American herpetologist (1845–1944)

Mary Hewes Hinckley (6 April 1845—5 June 1944) was an American herpetologist, who made important contributions to the study of frogs in North America.

== Life ==
Mary Hewes Hinckley was born in Milton, Massachusetts on 6 April 1845, the first child of celebrated painter Thomas Hewes Hinckley (1814–18961) and Sally Ann Bent (1814–1857). She was a descendent of Thomas Hinckley, Governor of the Plymouth Colony. Her mother died when Hinckley was 12 years old. She attended Milton Academy, but little else is known of her early life and education. She did not attend Radcliffe College, as might have been expected of a woman of her background.

Hinckley lived most of her life in Milton. In 1908, she published Sketches of Early Milton about her hometown. Mary Hewes Hinckley died on 5 June 1944, aged 99. She was cremated and her ashes scattered at the grave of her stepmother, Elizabeth Bass Estey (1824–1909), in the family's plot at Milton Cemetery.

== Herpetology ==
Between 1880 and 1884, Hinckley five important papers on northeastern frogs. These have been described by C. Kenneth Dodd Jr. as "highly original with a large amount of detail", even in comparison to other field observations of the period. In these papers, she anticipated the more intensive research into environment and development in frogs of the mid to late 20th-century. Hinckley also produced detailed and highly accurate illustrations.

Hinckley is attributed as the author of the description of Fowler's Toad, (Anaxyrus fowleri), as a distinct species.

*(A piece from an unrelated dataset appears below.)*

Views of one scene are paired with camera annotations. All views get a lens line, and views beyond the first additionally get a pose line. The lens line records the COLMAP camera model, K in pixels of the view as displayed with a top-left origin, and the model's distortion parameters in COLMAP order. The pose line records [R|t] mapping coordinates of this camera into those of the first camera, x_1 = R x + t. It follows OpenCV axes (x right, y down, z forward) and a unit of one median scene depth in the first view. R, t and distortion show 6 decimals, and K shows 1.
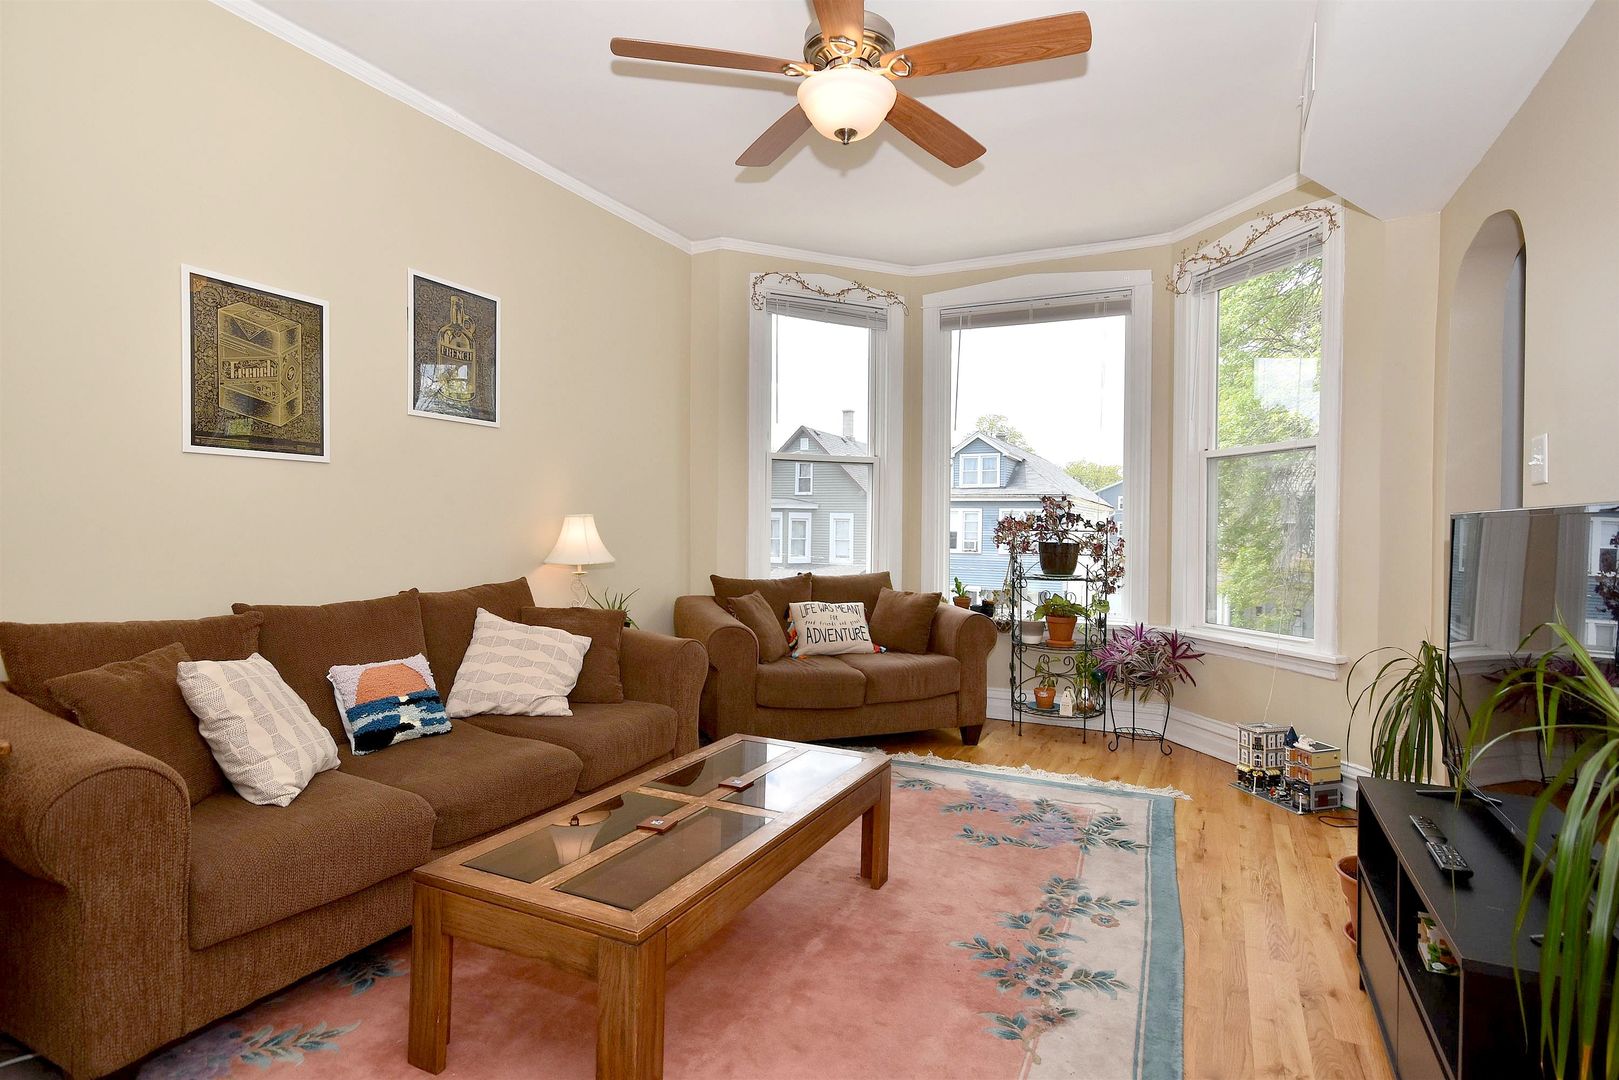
lens RADIAL K [[793.9, 0, 819.1], [0, 793.9, 543.0], [0, 0, 1]] dist [0.005461, 0.000675]
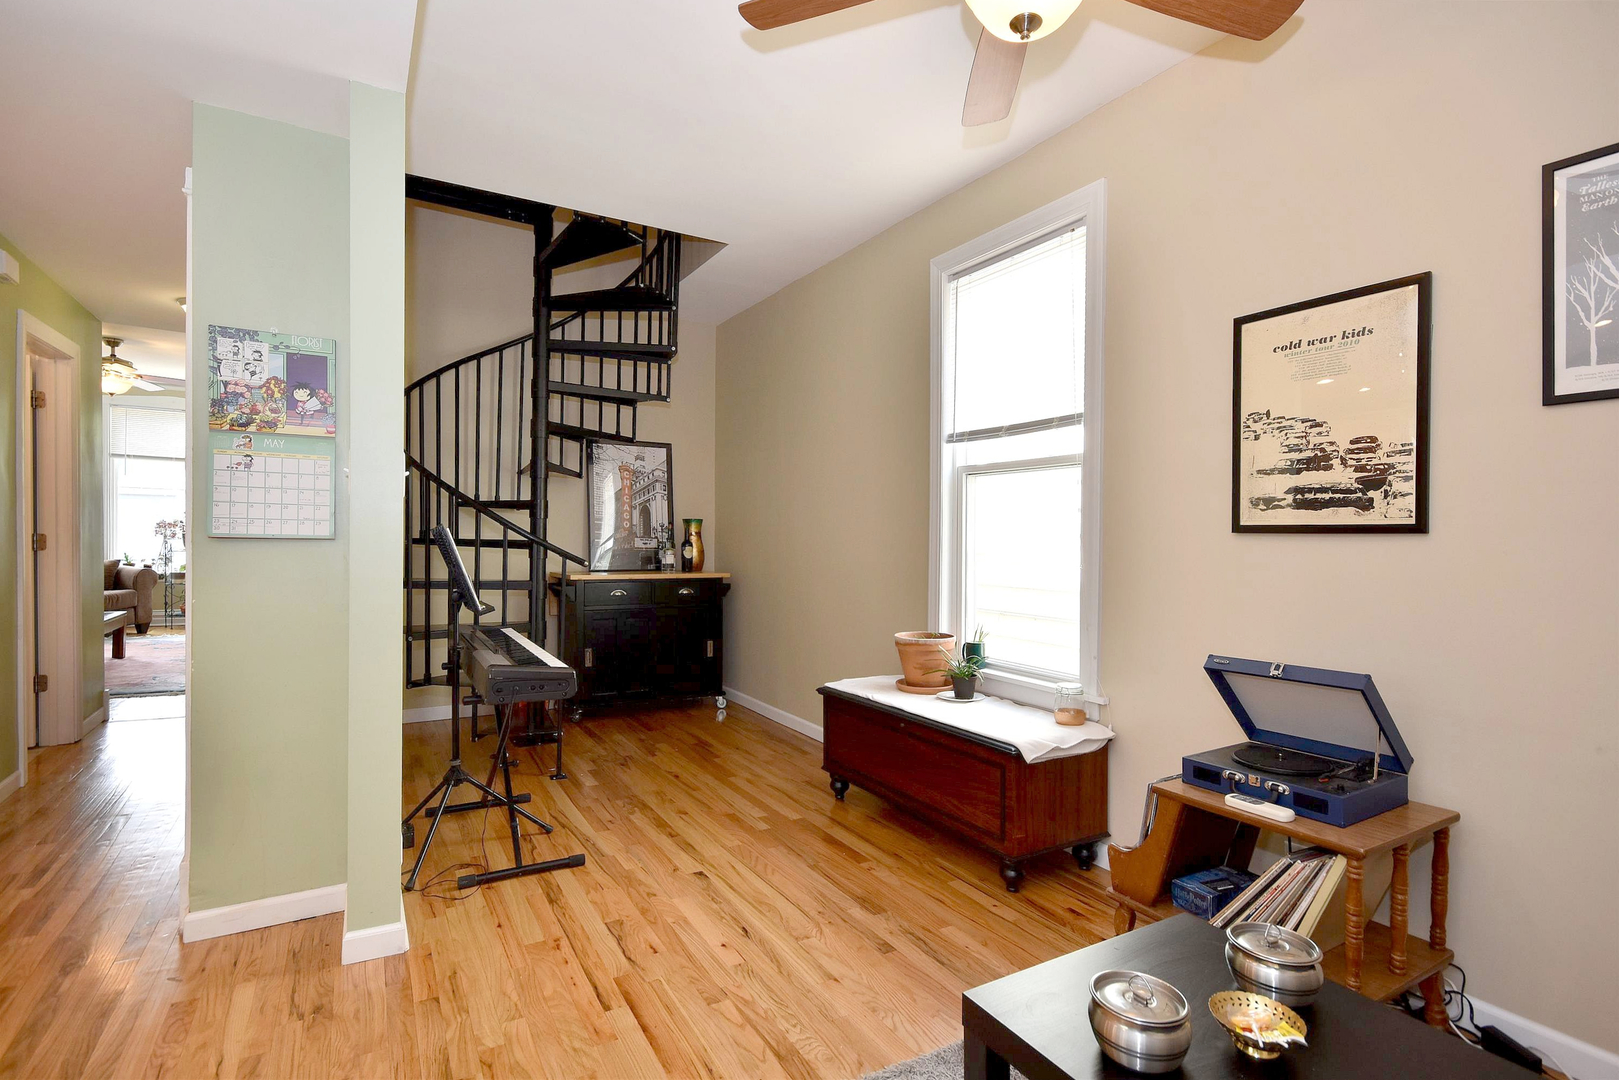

Hinckley was one of four American women to whom Anna Allen Wright and Albert Hazen Wright dedicated their 1933 Handbook of Frogs and Toads. They named her as one of those who "in addition to serving the public and science generously, have in the last half-century contributed most notably to the study" of herpetology.

== Legacy ==
In a foreword to a 1995 edition of the Handbook of Frogs and Toads, Roy McDiarmid wrote:Having recently read several papers by Mary Hinckley written in the 1880s on the morphology and development of North American tadpoles, I concluded that had more tadpole workers followed her example and presented stylized illustrations of tadpole mouthparts, we would be further along in our quest to comprehend the variation and distribution of larval traits, and their value in discerning frog phylogeny.In a 2024 biographical article on Hinckley, C. Kenneth Dodd Jr. argued that while much remains unknown about her life and work:Mary Hewes Hinckley clearly possessed a keen intellect and was insightful beyond her contemporaries, as well as an illustrator of great aptitude. She should be acknowledged as an important early contributor to North American herpetology, specifically in regard to the study of the life history and ecology of frogs.